> **Job**
Give the number of lines in the entries that contain "SynchronizerFlags". State only the count.

> **Entries provided**
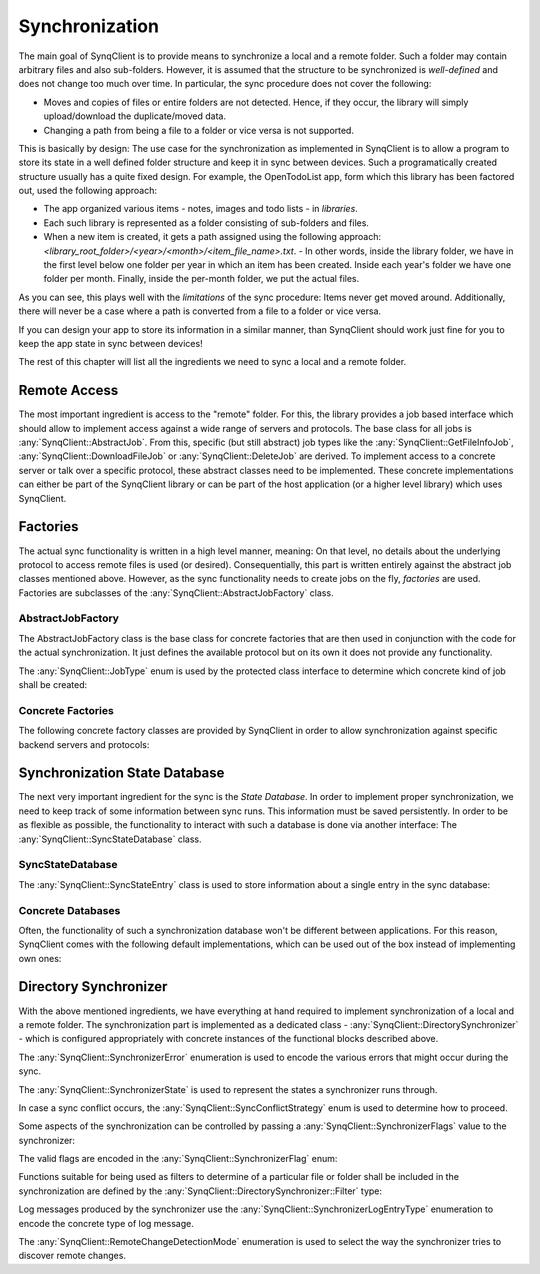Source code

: Synchronization
===============

The main goal of SynqClient is to provide means to synchronize a local and a remote folder. Such a folder may contain arbitrary files and also sub-folders. However, it is assumed that the structure to be synchronized is *well-defined* and does not change too much over time. In particular, the sync procedure does not cover the following:

- Moves and copies of files or entire folders are not detected. Hence, if they occur, the library will simply upload/download the duplicate/moved data.
- Changing a path from being a file to a folder or vice versa is not supported.

This is basically by design: The use case for the synchronization as implemented in SynqClient is to allow a program to store its state in a well defined folder structure and keep it in sync between devices. Such a programatically created structure usually has a quite fixed design. For example, the OpenTodoList app, form which this library has been factored out, used the following approach:

- The app organized various items - notes, images and todo lists - in *libraries*.
- Each such library is represented as a folder consisting of sub-folders and files.
- When a new item is created, it gets a path assigned using the following approach: `<library_root_folder>/<year>/<month>/<item_file_name>.txt`.
  - In other words, inside the library folder, we have in the first level below one folder per year in which an item has been created. Inside each year's folder we have one folder per month. Finally, inside the per-month folder, we put the actual files.

As you can see, this plays well with the *limitations* of the sync procedure: Items never get moved around. Additionally, there will never be a case where a path is converted from a file to a folder or vice versa.

If you can design your app to store its information in a similar manner, than SynqClient should work just fine for you to keep the app state in sync between devices!

The rest of this chapter will list all the ingredients we need to sync a local and a remote folder.


Remote Access
+++++++++++++

The most important ingredient is access to the "remote" folder. For this, the library provides a job based interface which should allow to implement access against a wide range of servers and protocols. The base class for all jobs is :any:`SynqClient::AbstractJob`. From this, specific (but still abstract) job types like the :any:`SynqClient::GetFileInfoJob`, :any:`SynqClient::DownloadFileJob` or :any:`SynqClient::DeleteJob` are derived. To implement access to a concrete server or talk over a specific protocol, these abstract classes need to be implemented. These concrete implementations can either be part of the SynqClient library or can be part of the host application (or a higher level library) which uses SynqClient.


Factories
+++++++++

The actual sync functionality is written in a high level manner, meaning: On that level, no details about the underlying protocol to access remote files is used (or desired). Consequentially, this part is written entirely against the abstract job classes mentioned above. However, as the sync functionality needs to create jobs on the fly, *factories* are used. Factories are subclasses of the :any:`SynqClient::AbstractJobFactory` class.

AbstractJobFactory
------------------

The AbstractJobFactory class is the base class for concrete factories that are then used in conjunction with the code for the actual synchronization. It just defines the available protocol but on its own it does not provide any functionality.


.. doxygenclass:: SynqClient::AbstractJobFactory
    :members:


The :any:`SynqClient::JobType` enum is used by the protected class interface to determine which
concrete kind of job shall be created:

.. doxygenenum:: SynqClient::JobType



Concrete Factories
------------------

The following concrete factory classes are provided by SynqClient in order to allow synchronization against specific backend servers and protocols:

.. doxygenclass:: SynqClient::WebDAVJobFactory
    :members:

.. doxygenclass:: SynqClient::DropboxJobFactory
    :members:

Synchronization State Database
++++++++++++++++++++++++++++++

The next very important ingredient for the sync is the *State Database*. In order to implement proper synchronization, we need to keep track of some information between sync runs. This information must be saved persistently. In order to be as flexible as possible, the functionality to interact with such a database is done via another interface: The :any:`SynqClient::SyncStateDatabase` class.


SyncStateDatabase
-----------------

.. doxygenclass:: SynqClient::SyncStateDatabase

The :any:`SynqClient::SyncStateEntry` class is used to store information about a single entry in the sync database:

.. doxygenclass:: SynqClient::SyncStateEntry


Concrete Databases
------------------

Often, the functionality of such a synchronization database won't be different between applications. For this reason, SynqClient comes with the following default implementations, which can be used out of the box instead of implementing own ones:

.. doxygenclass:: SynqClient::SQLSyncStateDatabase

.. doxygenclass:: SynqClient::JSONSyncStateDatabase


Directory Synchronizer
++++++++++++++++++++++

With the above mentioned ingredients, we have everything at hand required to implement synchronization of a local and a remote folder. The synchronization part is implemented as a dedicated class - :any:`SynqClient::DirectorySynchronizer` - which is configured appropriately with concrete instances of the functional blocks described above.

.. doxygenclass:: SynqClient::DirectorySynchronizer

The :any:`SynqClient::SynchronizerError` enumeration is used to encode the various errors that might occur during the sync.

.. doxygenenum:: SynqClient::SynchronizerError

The :any:`SynqClient::SynchronizerState` is used to represent the states a synchronizer runs through.

.. doxygenenum:: SynqClient::SynchronizerState

In case a sync conflict occurs, the :any:`SynqClient::SyncConflictStrategy` enum is used to determine how to proceed.

.. doxygenenum:: SynqClient::SyncConflictStrategy

Some aspects of the synchronization can be controlled by passing a :any:`SynqClient::SynchronizerFlags` value to the synchronizer:

.. doxygentypedef:: SynqClient::SynchronizerFlags

The valid flags are encoded in the :any:`SynqClient::SynchronizerFlag` enum:

.. doxygenenum:: SynqClient::SynchronizerFlag

Functions suitable for being used as filters to determine of a particular file or folder shall be included in the synchronization are defined by the :any:`SynqClient::DirectorySynchronizer::Filter` type:

.. doxygentypedef:: SynqClient::DirectorySynchronizer::Filter

Log messages produced by the synchronizer use the :any:`SynqClient::SynchronizerLogEntryType` enumeration to encode the concrete type of log message.

.. doxygenenum:: SynqClient::SynchronizerLogEntryType

The :any:`SynqClient::RemoteChangeDetectionMode` enumeration is used to select the way the synchronizer tries to discover remote changes.

.. doxygenenum:: SynqClient::RemoteChangeDetectionMode
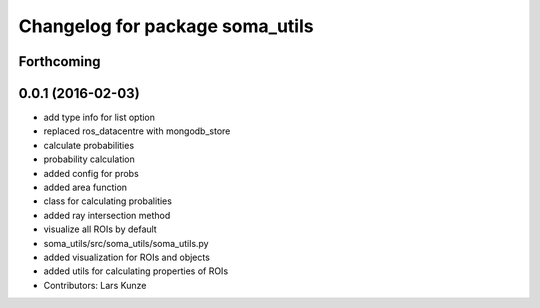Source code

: ^^^^^^^^^^^^^^^^^^^^^^^^^^^^^^^^
Changelog for package soma_utils
^^^^^^^^^^^^^^^^^^^^^^^^^^^^^^^^

Forthcoming
-----------

0.0.1 (2016-02-03)
------------------
* add type info for list option
* replaced ros_datacentre with mongodb_store
* calculate probabilities
* probability calculation
* added config for probs
* added area function
* class for calculating probalities
* added ray intersection method
* visualize all ROIs by default
* soma_utils/src/soma_utils/soma_utils.py
* added visualization for ROIs and objects
* added utils for calculating properties of ROIs
* Contributors: Lars Kunze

> **Finished task**
2